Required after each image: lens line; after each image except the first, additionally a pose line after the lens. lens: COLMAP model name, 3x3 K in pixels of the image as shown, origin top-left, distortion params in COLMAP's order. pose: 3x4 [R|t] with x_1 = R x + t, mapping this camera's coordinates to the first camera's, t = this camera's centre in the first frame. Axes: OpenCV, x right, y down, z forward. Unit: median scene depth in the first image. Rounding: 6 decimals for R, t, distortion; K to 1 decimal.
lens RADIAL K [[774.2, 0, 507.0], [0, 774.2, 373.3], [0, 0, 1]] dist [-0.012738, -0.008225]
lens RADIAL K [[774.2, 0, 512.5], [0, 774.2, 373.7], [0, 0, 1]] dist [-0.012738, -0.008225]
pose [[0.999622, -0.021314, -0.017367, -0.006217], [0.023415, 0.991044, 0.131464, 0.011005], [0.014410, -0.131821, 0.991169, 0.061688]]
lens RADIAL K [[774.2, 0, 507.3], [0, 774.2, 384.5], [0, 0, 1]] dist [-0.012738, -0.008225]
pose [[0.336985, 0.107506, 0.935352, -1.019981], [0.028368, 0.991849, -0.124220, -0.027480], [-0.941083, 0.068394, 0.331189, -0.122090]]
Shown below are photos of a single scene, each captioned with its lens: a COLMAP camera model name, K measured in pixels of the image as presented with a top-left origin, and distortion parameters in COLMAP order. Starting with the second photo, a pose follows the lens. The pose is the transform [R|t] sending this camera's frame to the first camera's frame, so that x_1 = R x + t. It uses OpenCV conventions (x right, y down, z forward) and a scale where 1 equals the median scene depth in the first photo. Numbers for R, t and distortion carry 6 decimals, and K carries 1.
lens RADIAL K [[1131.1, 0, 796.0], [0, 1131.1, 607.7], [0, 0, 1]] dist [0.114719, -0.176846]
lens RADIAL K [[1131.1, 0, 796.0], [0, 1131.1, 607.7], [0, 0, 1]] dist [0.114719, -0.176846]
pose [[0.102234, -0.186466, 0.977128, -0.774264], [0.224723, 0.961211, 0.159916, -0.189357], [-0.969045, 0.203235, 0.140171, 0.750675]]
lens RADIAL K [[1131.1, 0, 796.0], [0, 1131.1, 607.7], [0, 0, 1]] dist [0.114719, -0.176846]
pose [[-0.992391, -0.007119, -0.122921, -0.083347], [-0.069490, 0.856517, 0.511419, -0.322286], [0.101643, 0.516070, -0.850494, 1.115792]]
****************
Work task
Set out everything from the start of the rows above down to the line containing "384.5], [0, 0, 1]] dist [-0.012738, -0.008225]", both ends included, as a numbered list, and leave out any blank lines.

Result of this task
1. Required after each image: lens line; after each image except the first, additionally a pose line after the lens. lens: COLMAP model name, 3x3 K in pixels of the image as shown, origin top-left, distortion params in COLMAP's order. pose: 3x4 [R|t] with x_1 = R x + t, mapping this camera's coordinates to the first camera's, t = this camera's centre in the first frame. Axes: OpenCV, x right, y down, z forward. Unit: median scene depth in the first image. Rounding: 6 decimals for R, t, distortion; K to 1 decimal.
2. lens RADIAL K [[774.2, 0, 507.0], [0, 774.2, 373.3], [0, 0, 1]] dist [-0.012738, -0.008225]
3. lens RADIAL K [[774.2, 0, 512.5], [0, 774.2, 373.7], [0, 0, 1]] dist [-0.012738, -0.008225]
4. pose [[0.999622, -0.021314, -0.017367, -0.006217], [0.023415, 0.991044, 0.131464, 0.011005], [0.014410, -0.131821, 0.991169, 0.061688]]
5. lens RADIAL K [[774.2, 0, 507.3], [0, 774.2, 384.5], [0, 0, 1]] dist [-0.012738, -0.008225]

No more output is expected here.